For Whom the Bell Tolls by Ernest Hemingway
This is the only of Hemingway’s major works that I’ve never read. Don’t ask me why. I couldn’t tell you. It may have something to do with the fact that I enjoy Hemingway’s short stories more than his novels (though The Sun Also Rises and A Farewell to Arms are brilliant long-form works). I have a tattered copy of The Complete Short Stories of Ernest Hemingway that I’ve read through multiple times, but I’ve never tackled For Whom the Bell Tolls. I mean to rectify that.

East of Eden by John Steinbeck
This novel is to Steinbeck what For Whom the Bell Tolls is to Hemingway: the one major entry in the author’s oeuvre that I’ve neglected. I’ve read The Grapes of Wrath, Of Mice and Men, Cannery Row, Travels with Charley, and The Pearl. Heck, I’ve even read The Red Pony, Tortilla Flat, The Winter of Our Discontent, and many of Steinbeck’s other minor works.

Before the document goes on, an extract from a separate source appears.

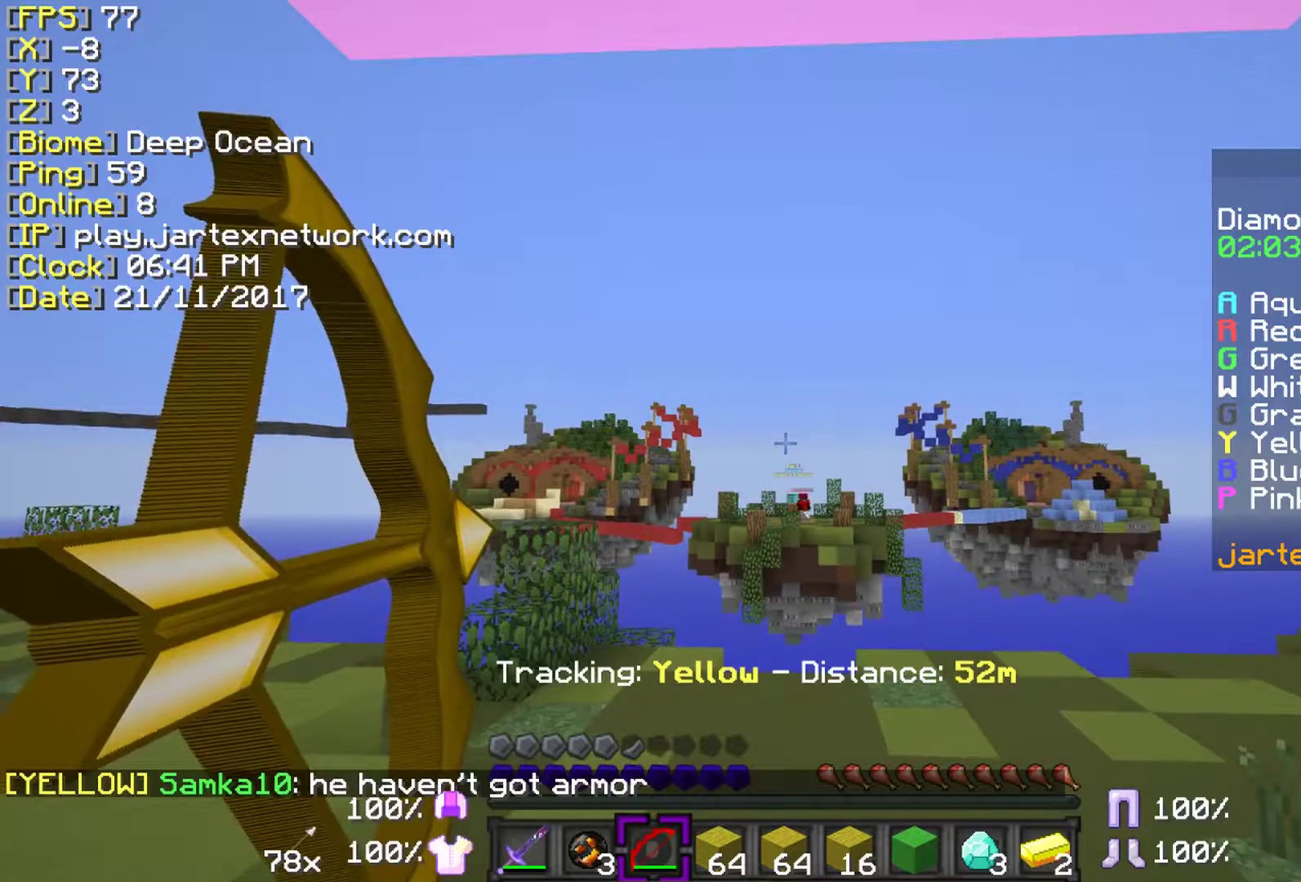
{"keys": [], "mouse": ["right"], "events": [[233, "mouse_right", "up"], [333, "mouse_right", "down"]]}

But I’ve never worked my way through East of Eden.

The Maltese Falcon by Dashiell Hammett
I’ve seen the movie countless times and have heard great things about the novel, but I’ve never been huge on detective fiction. That said, I can’t imagine that a couple hundred pages with Sam Spade could be anything but a blast.

The Naked and the Dead by Norman Mailer
I’ve read a ton of American literature. I’ve read a ton of World War II history. Somehow, though, I’ve never gotten around to Mailer’s classic war novel. Shame on me.

Nice lid, Slappy.

Tobacco Road by Erskine Caldwell
I love pre-war writers from the American South (you’ll notice there isn’t any Faulkner on this list; that’s because there isn’t a single of his major works I haven’t read). Their prose tends to be lush, their view of the world complex, and their stories melancholy, haunting, and sometimes gothic. What’s not to love?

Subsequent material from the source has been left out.